Biedermann and the Fire Raisers: a Morality without a Moral (Biedermann Und Die Brandstifter: Eine Lehrstück Ohne Lehre, Mit Einem Nachspiel)
BIEDERMANN AND THE FIRE RAISERS: A MORALITY WITHOUT A MORAL (Biedermann und die Brandstifter: Eine Lehrstück ohne Lehre, mit einem Nachspiel)
Play by Max Frisch, 1958
The play The Firebugs was written in several stages, first appearing in Max Frisch's Sketchbook 1946-1949. In the entry under the title Burleske , he recorded the first version, beginning with: "One morning a man comes to your house, a stranger, and you cannot help yourself, you give him a plate of soup and some bread. For the injustice he has suffered according to his own account, cannot be denied, and you don't wish him to take it out on you. And there is no doubt, the man says, that he will one day have his revenge …" In the first completed prose version, a radio play completed in 1952 and published in 1955, Biedermann is portrayed more as a capitalist exploiter than in the final stage version, Biedermann and the Firebugs: A Learning Play without a Lesson (U.K. title, Biedermann and the Fire Raisers: A Morality without a Moral, published in 1962), which premiered on 29 March 1958, at the Zurich Schauspielhaus.

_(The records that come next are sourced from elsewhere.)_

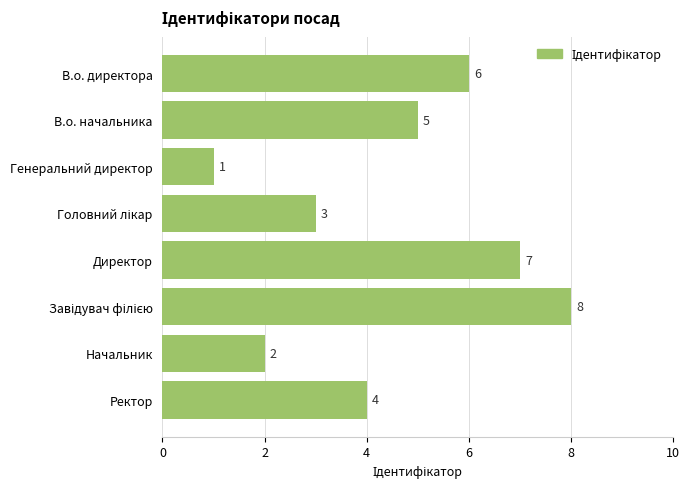

How many distinct data groups are displayed?

1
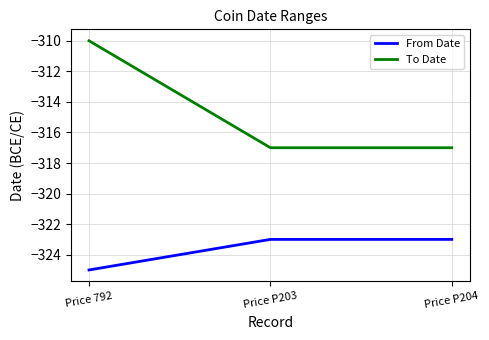

How many To Date values are between -317 and -310?

3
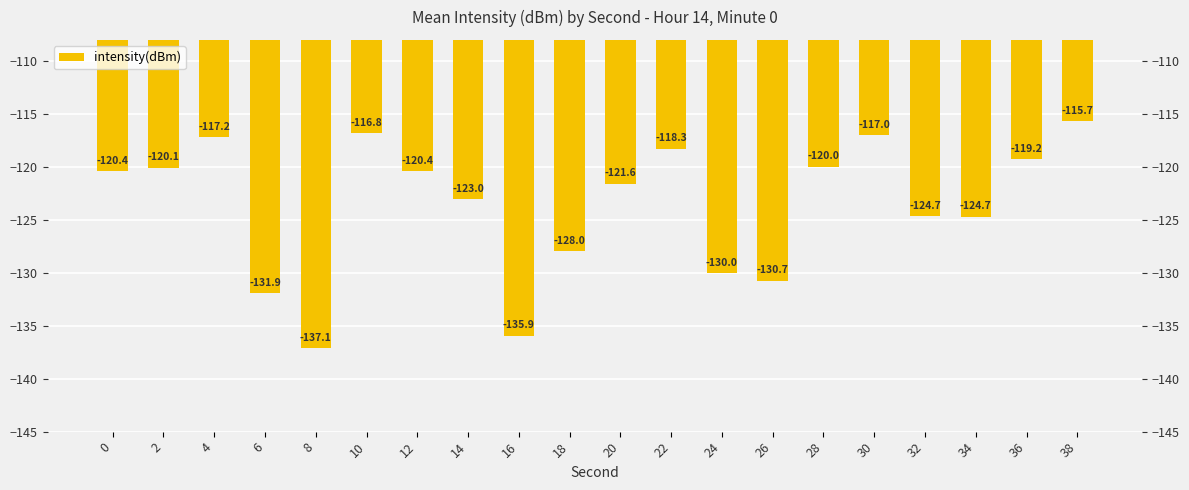

The value at 34 is -124.7. True or false?

True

The protagonist in the play is the hair-lotion manufacturer Gottlieb Biedermann, a middle-class, small capitalist, who wants to be considered by the world as a kind man although he has driven his employee, who has provided him with the successful formula for his business, into suicide. Biedermann lets two vagrants, actually arsonists, into his house. He feeds them and lets them sleep in the attic, where they store gasoline canisters. Although the two terrorists actually tell Biedermann the truth about themselves, he does not believe them, and when they become overly demanding, he is too much of a coward to throw them out of his house. When asked, he even gives them matches with which they ignite the canisters and burn down not only Biedermann's house but the whole town, setting in motion an armageddon.
Biedermann does not want to see the truth, although it is literally driven home to him, and in that he is reminiscent of the German attitude toward Adolf Hitler, who clearly laid out his intentions to wipe out the Jews in Mein Kampf and in his speeches. Hitler's contemporaries did not take him and his threats against the Jews seriously; their naive disregard ultimately led to the Holocaust, which even the intellectuals did not foresee. This last point is indicated in the words of the doctor who was intent on improving the world, but who misjudged the murderous activity of the terrorists.
The impossibility of preventing or reversing the tragedy is evident in the lines of the chorus, which informs the audience of the morality of the play without a moral and also that the happenings are not inevitable fate but brought on by the people themselves: "For arson, once kindled,/Kills many./Leaves few,/And accomplishes nothing… Fate—so they call it!"